Christie Zumm of Highland and her husband, Dave, have two healthy children. And they know how fortunate they are. When Christie worked at a local day care, a young boy there died from pontine glioma, a pediatric brain tumor. That experience enlisted the Zumms in the fight against childhood cancer.
That prompted Dave Zumm and his friend, Aaron Jadernak, to participate in the St. Baldrick’s Foundation’s annual fundraising event and shave their heads to help raise money for the charity, which funds childhood cancer research. “All the events were in bars where children weren’t allowed,” said Christie. “So we decided to host our own family-friendly event.”
That was six years ago, and they’ve organized an event each year since. “We started with our first event in 2013 not knowing what to expect.
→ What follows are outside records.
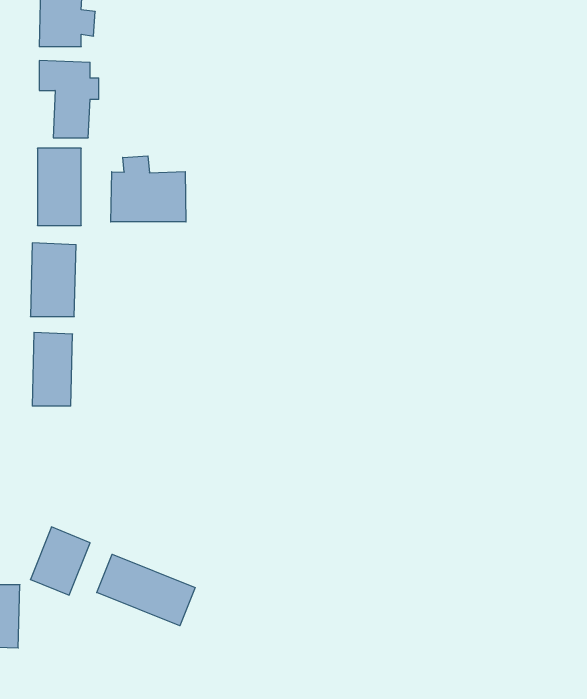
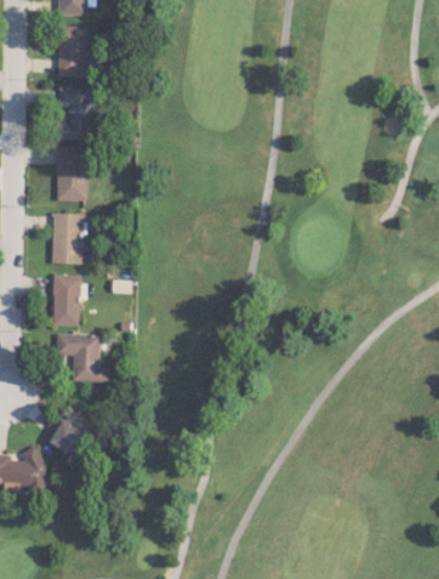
building: [111,156,186,222] -> none
building: none -> [56,334,108,381]
building: [97,554,195,626] -> none

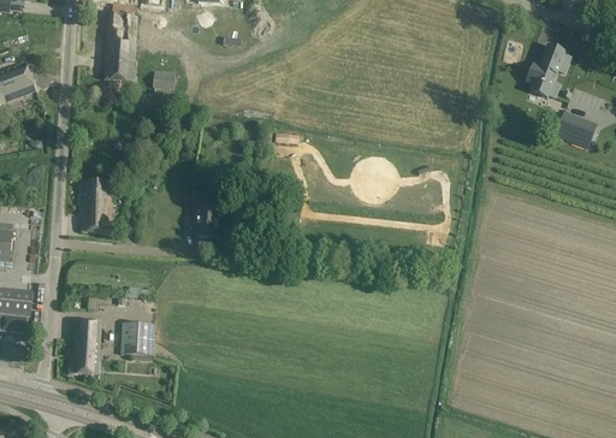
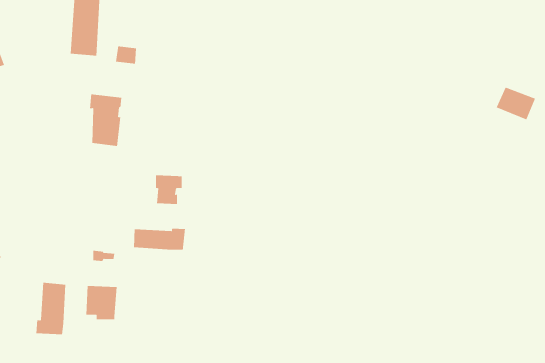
building: [526,45,569,97] -> none
building: [78,179,113,235] -> [89,94,122,146]
building: none -> [134,228,185,251]

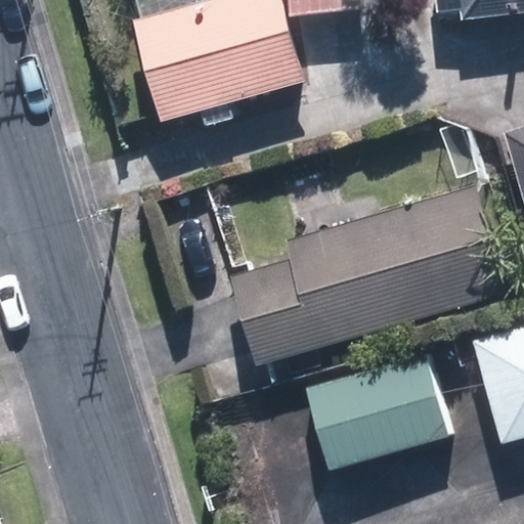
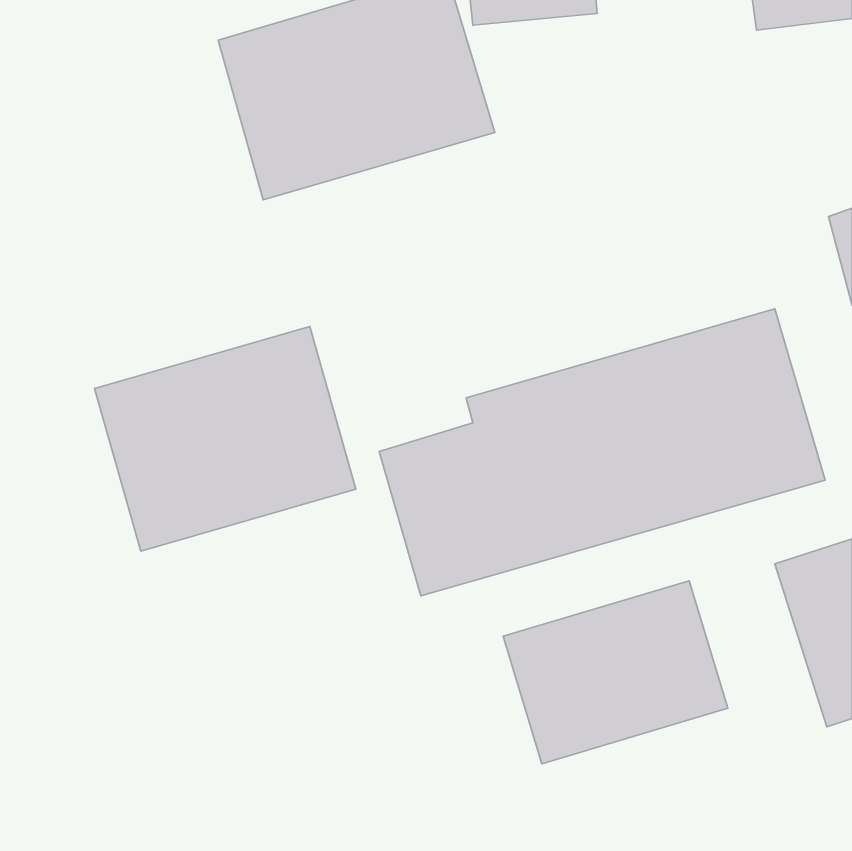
building: none -> [95,326,356,551]

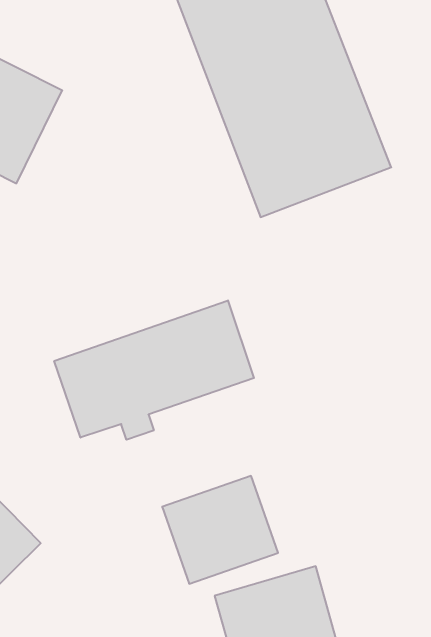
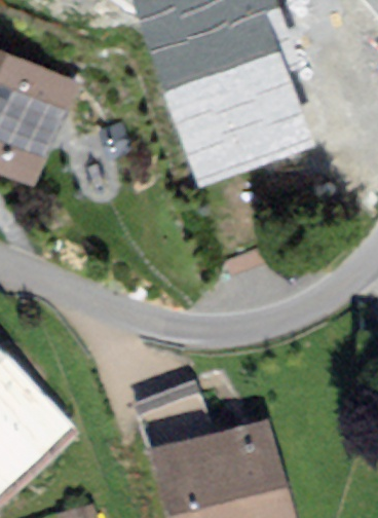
building: [54,300,254,440] -> none

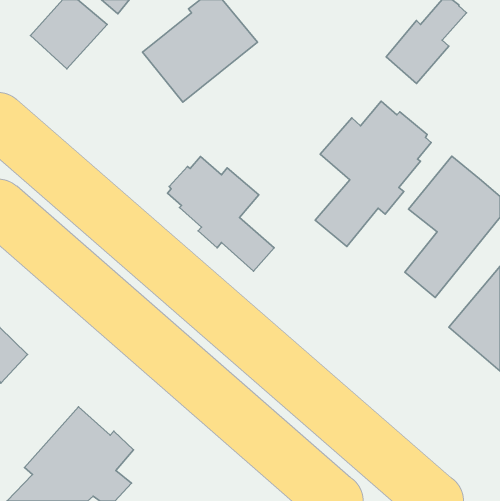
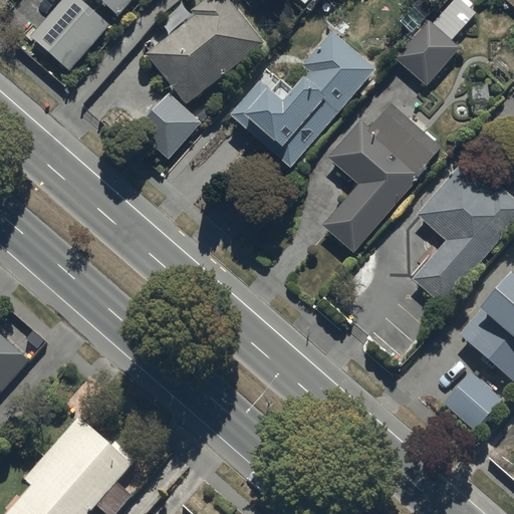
building: none -> [228,33,372,169]
building: none -> [142,93,201,152]
building: [167,156,274,271] -> none
building: none -> [440,370,502,434]

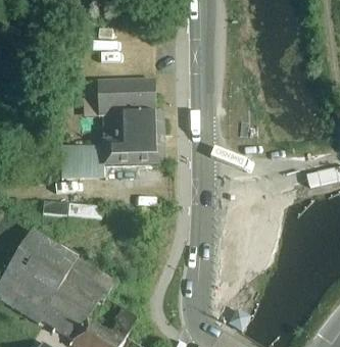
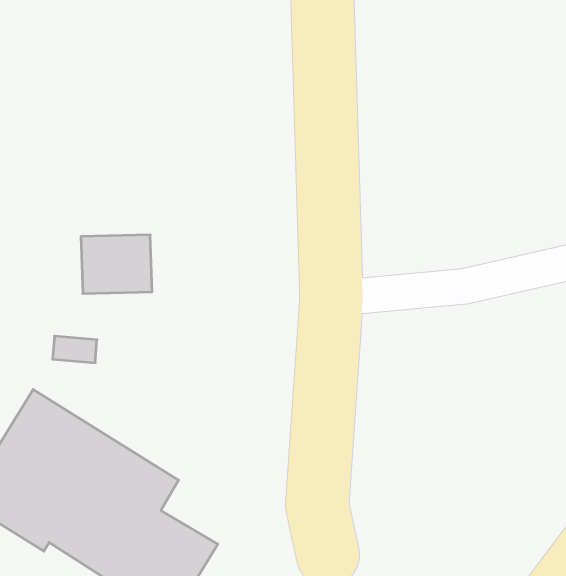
building: [96,80,167,166] -> none

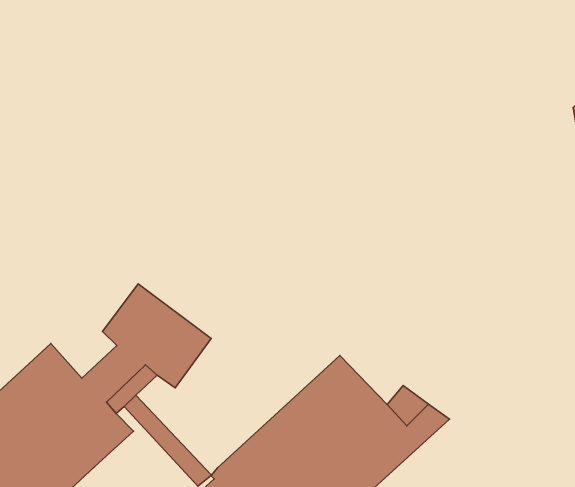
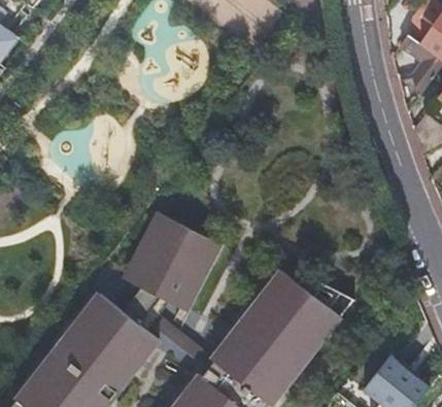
building: none -> [147,227,209,276]

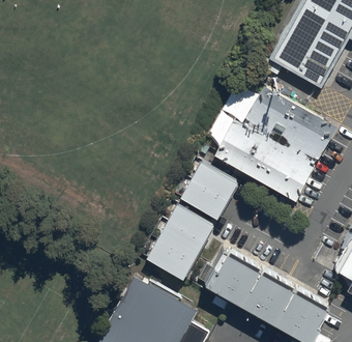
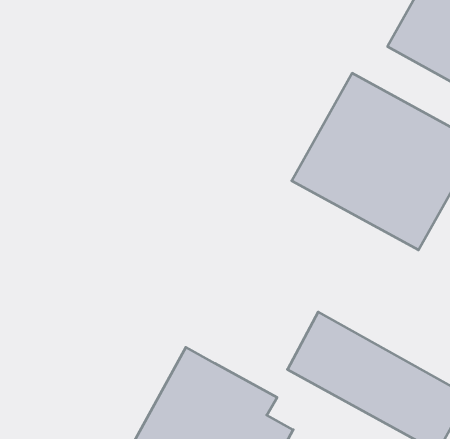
building: [176,161,238,218] -> none
building: [146,203,213,279] -> none

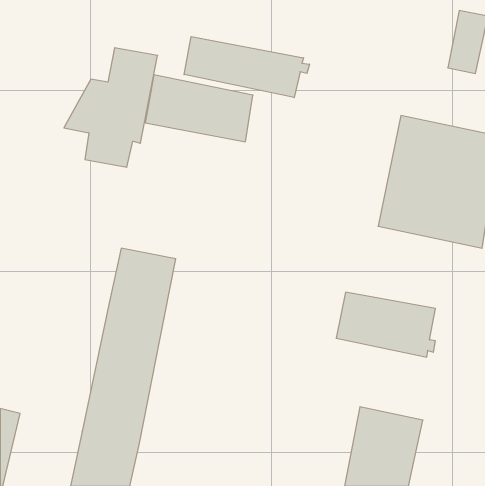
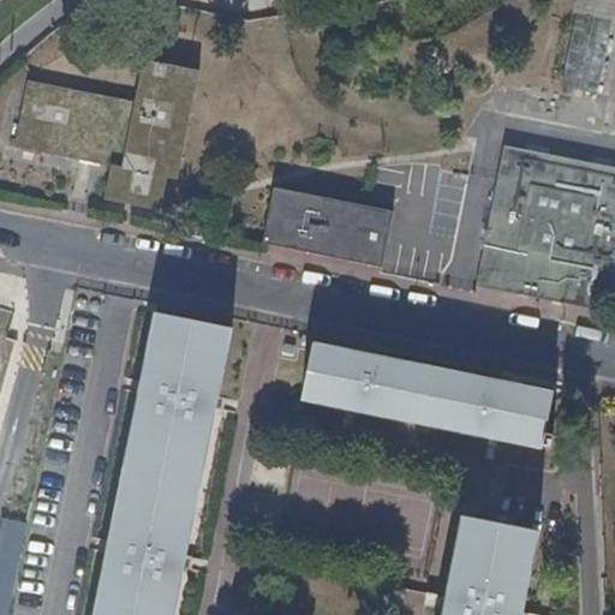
building: [184,37,309,98] -> none
building: none -> [19,83,118,161]
building: [145,75,253,142] -> [264,186,400,270]
building: none -> [300,341,438,425]

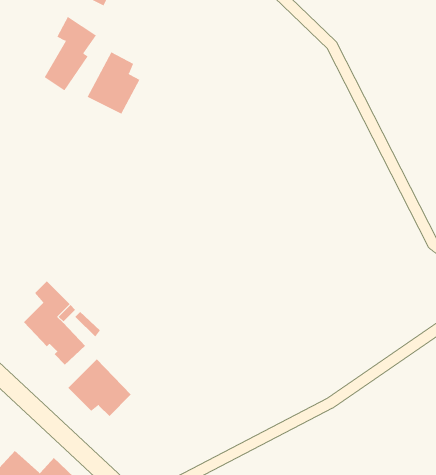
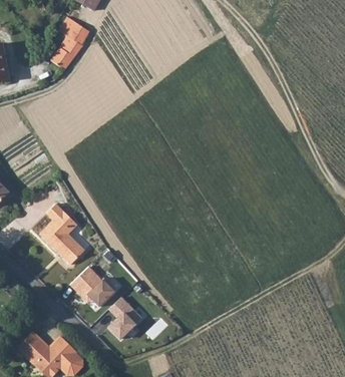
building: [87,51,140,114] -> none
building: none -> [105,295,140,338]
It was a lot of friends who came and signed up and supported us,” said Zumm. “We set our goal small at $5,000. We had that before we even walked into the event that day. We raised just over $10,000 that year.” Since 2013, they’ve raised over $100,000 for St. Baldrick’s.
Organizing the fundraiser requires a lot of help. “It all starts with our core group going out and securing donations. Local stores are the ones who give. ‘Shop Local’ because those are the ones who support these types of events year after year,” said Zumm. “Wicker Park and North Township have been amazing.” After a couple of years, the event grew and needed a larger location. It’s now held at the Wicker Memorial Park Social Center.
“It takes a lot of work before the day of the event, and we have some wonderful family and friends who get out there and get donations. That’s one of the highlights of our event. The other is head shaving,” said Zumm. “We get the posters for our event out early and get the word out.”
Even those who don’t sign up to shave their heads often get caught up in the moment and take the plunge when they realize that donations pour in on the spot. And it’s not limited to men. Several women give their locks to the cause.
The event has a good following, and the Zumms love to see repeat shavees come back year after year, but they’re equally as happy to welcome newbies who want support this cause so close to their hearts. “We have some who have been with us since day one, we have many who have been to many of our events. Friends bring friends with them because they had a great time the year before and that’s how our event has grown. We love seeing familiar faces year after year, and enjoy meeting new participants each year.”
Zumm offers statistics to show the need for her efforts: "Less than 4 percent of government funding goes to childhood cancer research. St. Baldrick's fills that gap by funding research," she said. "When we first started St. Baldrick's six years ago, a child was diagnosed with cancer every three minutes. That number is now every two minutes. And it's not just a cure that is needed, but better treatments. Children are treated with the same chemicals as adults. Many children have chronic health problems from the treatments."